-- DATA FOR ANALYSIS --
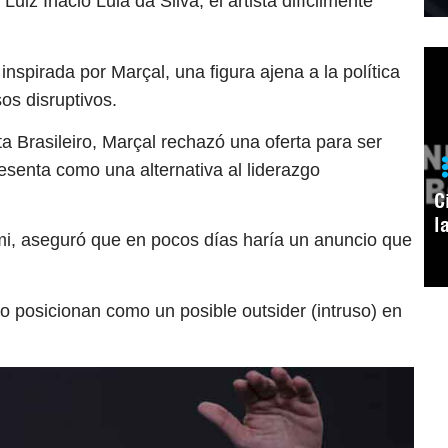
uiz Inácio Lula da Silva, el artista difícilmente
inspirada por Marçal, una figura ajena a la política
os disruptivos.
a Brasileiro, Marçal rechazó una oferta para ser
esenta como una alternativa al liderazgo
C
l
i, aseguró que en pocos días haría un anuncio que
 lo posicionan como un posible outsider (intruso) en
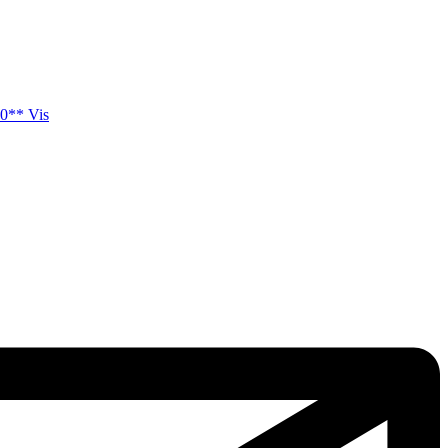
0** Vis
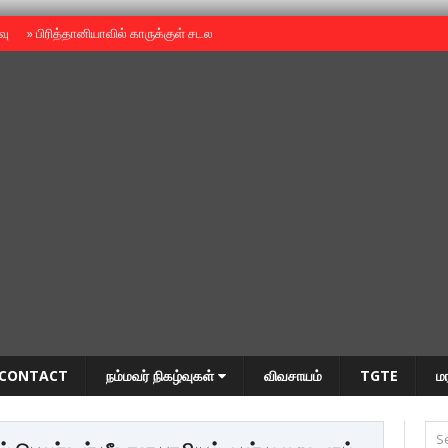
ைவு
»
பிரித்தானியாவில் காருக்குள் சடலம் -தமிழருடையதா ?
»
தியாகதீபம் அன்னை
CONTACT
நம்மவர் நிகழ்வுகள்
விவசாயம்
TGTE
ம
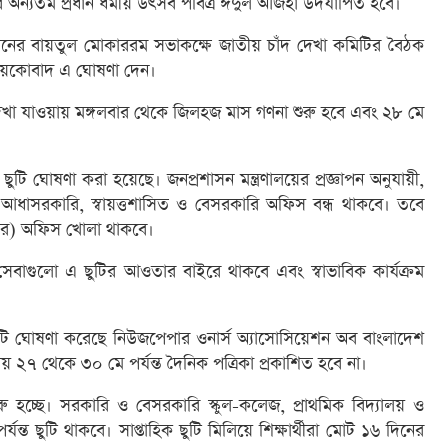
 অন্যতম প্রধান ধর্মীয় উৎসব পবিত্র ঈদুল আজহা উদযাপিত হবে।
শনের বায়তুল মোকাররম সভাকক্ষে জাতীয় চাঁদ দেখা কমিটির বৈঠক
 কায়কোবাদ এ ঘোষণা দেন।
দেখা যাওয়ায় মঙ্গলবার থেকে জিলহজ মাস গণনা শুরু হবে এবং ২৮ মে
টি ঘোষণা করা হয়েছে। জনপ্রশাসন মন্ত্রণালয়ের প্রজ্ঞাপন অনুযায়ী,
আধাসরকারি, স্বায়ত্তশাসিত ও বেসরকারি অফিস বন্ধ থাকবে। তবে
ার) অফিস খোলা থাকবে।
রি সেবাগুলো এ ছুটির আওতার বাইরে থাকবে এবং স্বাভাবিক কার্যক্রম
ছুটি ঘোষণা করেছে নিউজপেপার ওনার্স অ্যাসোসিয়েশন অব বাংলাদেশ
য় ২৭ থেকে ৩০ মে পর্যন্ত দৈনিক পত্রিকা প্রকাশিত হবে না।
 শুরু হচ্ছে। সরকারি ও বেসরকারি স্কুল-কলেজ, প্রাথমিক বিদ্যালয় ও
র্যন্ত ছুটি থাকবে। সাপ্তাহিক ছুটি মিলিয়ে শিক্ষার্থীরা মোট ১৬ দিনের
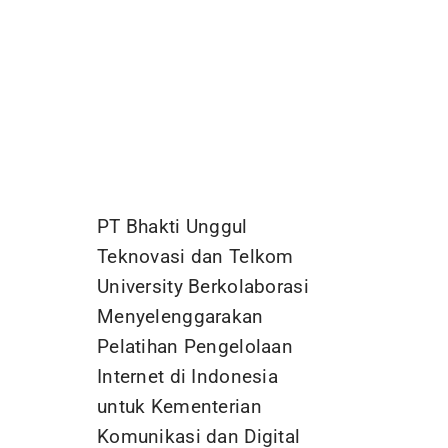
PT Bhakti Unggul
Teknovasi dan Telkom
University Berkolaborasi
Menyelenggarakan
Pelatihan Pengelolaan
Internet di Indonesia
untuk Kementerian
Komunikasi dan Digital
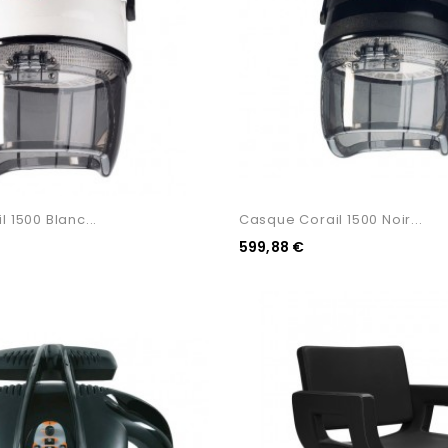
 1500 Blanc...
Casque Corail 1500 Noir...
599,88 €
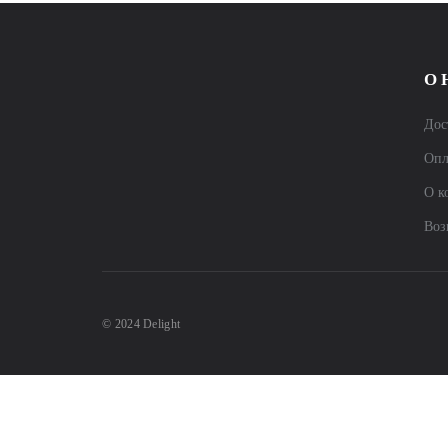
О 
Дос
Опл
О к
Воз
© 2024 Delight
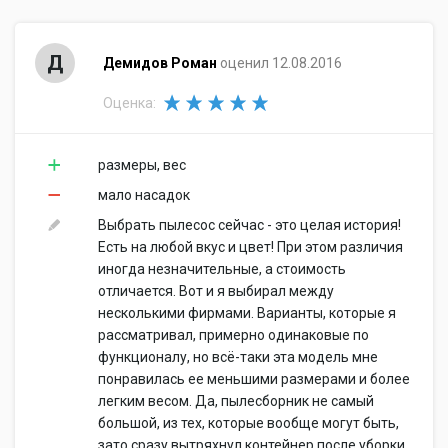
Д
Демидов Роман
оценил 12.08.2016
Оценка:
размеры, вес
мало насадок
Выбрать пылесос сейчас - это целая история!
Есть на любой вкус и цвет! При этом различия
иногда незначительные, а стоимость
отличается. Вот и я выбирал между
несколькими фирмами. Варианты, которые я
рассматривал, примерно одинаковые по
функционалу, но всё-таки эта модель мне
понравилась ее меньшими размерами и более
легким весом. Да, пылесборник не самый
большой, из тех, которые вообще могут быть,
зато сразу вытряхнул контейнер после уборки,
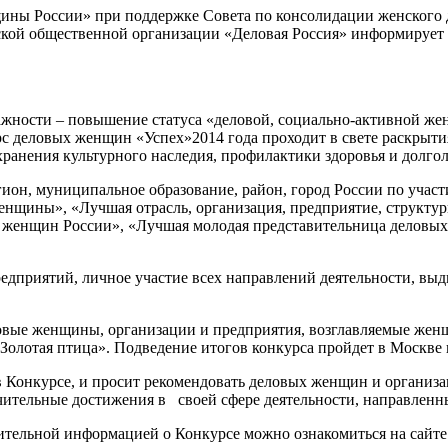
ины России» при поддержке Совета по консолидации женского 
ой общественной организации «Деловая Россия» информирует 
ажности – повышение статуса «деловой, социально-активной же
с деловых женщин «Успех»2014 года проходит в свете раскрыти
ранения культурного наследия, профилактики здоровья и долгол
он, муниципальное образование, район, город России по учас
щины», «Лучшая отрасль, организация, предприятие, структурн
х женщин России», «Лучшая молодая представительница деловы
редприятий, личное участие всех направлений деятельности, 
ловые женщины, организации и предприятия, возглавляемые жен
олотая птица». Подведение итогов конкурса пройдет в Москве 
в Конкурсе, и просит рекомендовать деловых женщин и организ
чительные достижения в своей сфере деятельности, направленн
ительной информацией о Конкурсе можно ознакомиться на сайт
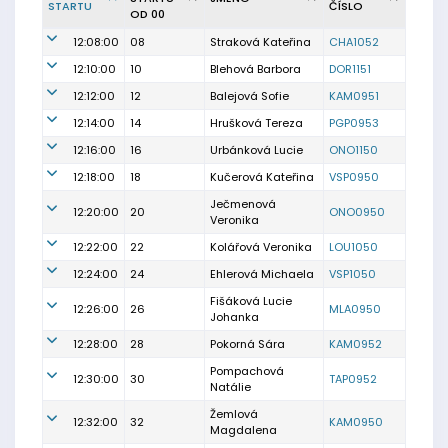
STARTU
ČÍSLO
OD 00
12:08:00
08
Straková Kateřina
CHA1052
12:10:00
10
Blehová Barbora
DOR1151
12:12:00
12
Balejová Sofie
KAM0951
12:14:00
14
Hrušková Tereza
PGP0953
12:16:00
16
Urbánková Lucie
ONO1150
12:18:00
18
Kučerová Kateřina
VSP0950
Ječmenová
12:20:00
20
ONO0950
Veronika
12:22:00
22
Kolářová Veronika
LOU1050
12:24:00
24
Ehlerová Michaela
VSP1050
Fišáková Lucie
12:26:00
26
MLA0950
Johanka
12:28:00
28
Pokorná Sára
KAM0952
Pompachová
12:30:00
30
TAP0952
Natálie
Žemlová
12:32:00
32
KAM0950
Magdalena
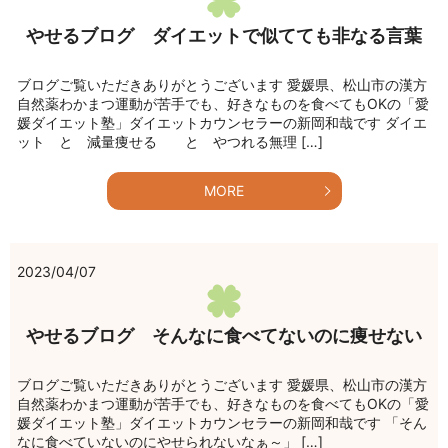
やせるブログ ダイエットで似てても非なる言葉
ブログご覧いただきありがとうございます 愛媛県、松山市の漢方
自然薬わかまつ運動が苦手でも、好きなものを食べてもOKの「愛
媛ダイエット塾」ダイエットカウンセラーの新岡和哉です ダイエ
ット と 減量痩せる と やつれる無理 […]
MORE
2023/04/07
やせるブログ そんなに食べてないのに痩せない
ブログご覧いただきありがとうございます 愛媛県、松山市の漢方
自然薬わかまつ運動が苦手でも、好きなものを食べてもOKの「愛
媛ダイエット塾」ダイエットカウンセラーの新岡和哉です 「そん
なに食べていないのにやせられないなぁ～」 […]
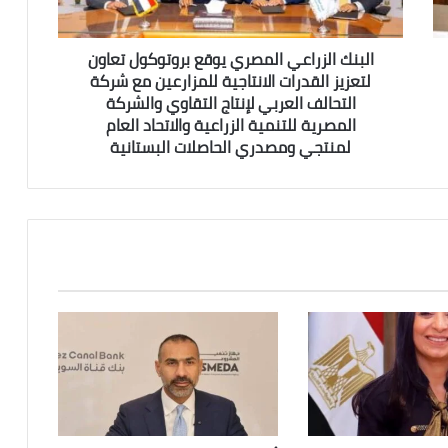
القدرات
الانتاجية
للمزارعين
البنك الزراعي المصري يوقع بروتوكول تعاون
مع
لتعزيز القدرات الانتاجية للمزارعين مع شركة
شركة
التحالف العربي لإنتاج التقاوي والشركة
التحالف
المصرية للتنمية الزراعية والاتحاد العام
العربي
لمنتجي ومصدري الحاصلات البستانية
لإنتاج
التقاوي
والشركة
المصرية
للتنمية
الزراعية
والاتحاد
العام
لمنتجي
ومصدري
الحاصلات
البستانية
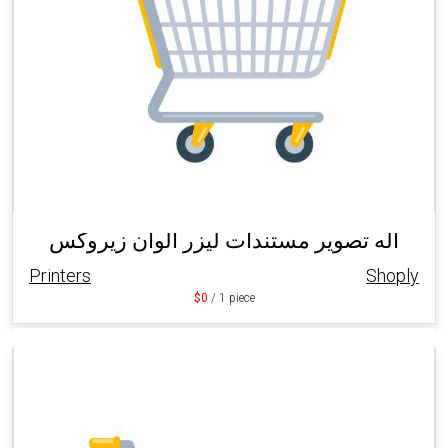
اله تصوير مستندات ليزر الوان زيروكس
Printers
Shoply
$0
/ 1 piece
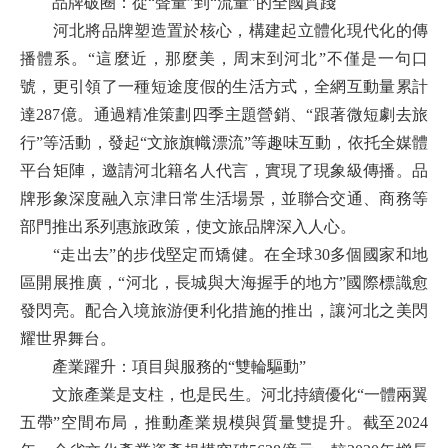
品牌破圈：從“聲量”到“流量”的全國實踐
河北將品牌塑造置於核心，構建起立體化現代化的傳
播體系。“這麼近，那麼美，周末到河北”不僅是一句口
號，更引領了一種短途度假的生活方式，全網互動量累計
達287億。通過精准策劃四季主題營銷、“跟著微短劇去旅
行”等活動，發起“文旅旗幟漂流”等趣味互動，依托全媒體
平台矩陣，邀請河北籍名人代言，實現了現象級傳播。品
牌形象深度融入京津日常生活場景，並聯合交通、商務等
部門推出系列惠旅政策，使文旅品牌深入人心。
“走出去”的步伐堅定而矯健。在全球30多個國家和地
區開展推廣，“河北，長城與大海握手的地方”國際標識愈
發閃亮。配合入境旅游便利化措施的推出，讓河北之美閃
耀世界舞台。
產業躍升：項目與服務的“雙輪驅動”
文旅產業是支柱，也是民生。河北持續優化“一體兩翼
五帶”空間布局，推動產業規模與質量雙提升。截至2024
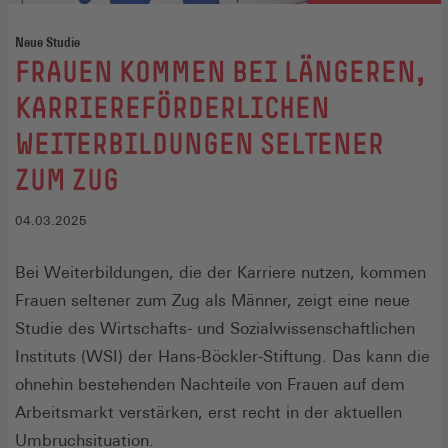
Neue Studie
:
FRAUEN KOMMEN BEI LÄNGEREN,
KARRIEREFÖRDERLICHEN
WEITERBILDUNGEN SELTENER
ZUM ZUG
04.03.2025
Bei Weiterbildungen, die der Karriere nutzen, kommen
Frauen seltener zum Zug als Männer, zeigt eine neue
Studie des Wirtschafts- und Sozialwissenschaftlichen
Instituts (WSI) der Hans-Böckler-Stiftung. Das kann die
ohnehin bestehenden Nachteile von Frauen auf dem
Arbeitsmarkt verstärken, erst recht in der aktuellen
Umbruchsituation.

-- ASSIGNMENT --
The word "como" appears in some of the lines above. Copy those lines.

-- ANSWER FOR THE TASK --
esenta como una alternativa al liderazgo
 lo posicionan como un posible outsider (intruso) en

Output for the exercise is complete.